Factor your student loan payments into your post-college budget. That may mean less money for vacations, or even moving in briefly with your parents, but you’ll want to get into the habit of putting a priority on your debt payments. “Graduates need to make sure they’re budgeting wisely from the start,” Santiago says. “Rarely is that first new job at the pay level you would like.”

The easiest way to do that is to set up automatic payments, so that your lender automatically debits the monthly amount owed from your bank account. You can’t forget to pay, so you’ll never incur late fees. Bonus: You’ll get a 0.25 percent rate discount for signing up for auto-payment on federal loans. Some private lenders may offer a discount for auto-pay as well.

6. Don’t rush to make extra payments right away. 
If you’re lucky enough to have landed a job that pays you so much that you’ve got money to burn (ahem, engineering students), of if you got some unexpectedly generous graduation gifts, it may be tempting to wipe out those loans once and for all.

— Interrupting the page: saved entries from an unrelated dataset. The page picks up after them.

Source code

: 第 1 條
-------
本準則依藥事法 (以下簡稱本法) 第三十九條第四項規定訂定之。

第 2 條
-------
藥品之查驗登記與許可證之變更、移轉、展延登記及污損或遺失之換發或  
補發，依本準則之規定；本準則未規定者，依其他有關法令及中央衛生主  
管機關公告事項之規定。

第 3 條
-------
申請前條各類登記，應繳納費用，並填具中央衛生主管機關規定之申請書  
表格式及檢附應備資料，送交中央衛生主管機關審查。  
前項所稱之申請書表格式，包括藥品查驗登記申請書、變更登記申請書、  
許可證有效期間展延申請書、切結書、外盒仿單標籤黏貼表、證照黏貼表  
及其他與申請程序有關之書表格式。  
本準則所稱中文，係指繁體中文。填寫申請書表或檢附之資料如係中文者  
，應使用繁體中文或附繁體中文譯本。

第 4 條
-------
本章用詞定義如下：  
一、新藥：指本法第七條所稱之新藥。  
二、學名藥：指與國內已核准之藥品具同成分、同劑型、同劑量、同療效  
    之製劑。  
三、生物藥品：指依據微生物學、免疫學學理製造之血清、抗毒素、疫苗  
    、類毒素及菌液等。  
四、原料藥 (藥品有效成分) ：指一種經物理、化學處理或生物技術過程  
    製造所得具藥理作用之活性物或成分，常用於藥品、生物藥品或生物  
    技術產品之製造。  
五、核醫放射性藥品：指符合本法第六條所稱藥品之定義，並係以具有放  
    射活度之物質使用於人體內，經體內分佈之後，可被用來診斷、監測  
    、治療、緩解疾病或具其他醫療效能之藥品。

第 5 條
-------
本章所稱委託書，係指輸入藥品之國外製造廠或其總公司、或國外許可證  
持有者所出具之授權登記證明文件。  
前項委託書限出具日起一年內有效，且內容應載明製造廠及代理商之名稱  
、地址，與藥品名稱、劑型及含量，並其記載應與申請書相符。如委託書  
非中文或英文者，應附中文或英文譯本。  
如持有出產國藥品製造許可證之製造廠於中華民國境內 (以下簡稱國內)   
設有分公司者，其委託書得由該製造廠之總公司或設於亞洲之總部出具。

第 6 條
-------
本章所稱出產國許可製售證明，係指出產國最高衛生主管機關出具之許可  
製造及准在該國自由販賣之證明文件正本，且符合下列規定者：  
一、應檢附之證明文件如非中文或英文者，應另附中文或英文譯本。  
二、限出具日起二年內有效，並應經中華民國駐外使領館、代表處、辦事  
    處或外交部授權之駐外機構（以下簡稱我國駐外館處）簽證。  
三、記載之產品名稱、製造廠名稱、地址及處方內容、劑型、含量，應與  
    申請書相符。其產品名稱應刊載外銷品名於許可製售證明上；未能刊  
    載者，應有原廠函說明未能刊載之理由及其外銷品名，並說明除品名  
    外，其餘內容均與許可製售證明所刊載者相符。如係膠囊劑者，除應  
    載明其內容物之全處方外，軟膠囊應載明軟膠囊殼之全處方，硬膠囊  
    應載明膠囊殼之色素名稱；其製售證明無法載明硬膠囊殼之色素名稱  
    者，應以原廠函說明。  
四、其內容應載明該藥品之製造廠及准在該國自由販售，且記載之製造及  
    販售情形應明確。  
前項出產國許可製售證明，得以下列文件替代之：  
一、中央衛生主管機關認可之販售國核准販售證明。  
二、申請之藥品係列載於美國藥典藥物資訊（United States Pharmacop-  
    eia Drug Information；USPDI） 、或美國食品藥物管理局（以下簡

That’s not necessarily the best way to use that extra dough (although it’s certainly not the worst). Student loans are “good” debt in that they have relatively low interest rates and bring some tax advantages. Before paying them off entirely, make sure you’ve got an emergency fund with three to six months’ worth of expenses, and that you’ve started funding your retirement account at least enough to get your company match. If you’ve still got money left over, start making extra payments on the principal of your student loan.

7. Pay off private loans first.
Private student loans tend to carry higher rates and offer less flexibility than federal loans. If you do have extra cash, focus on getting rid of those private loans with the highest rates first before moving on to the lower-interest federal loans.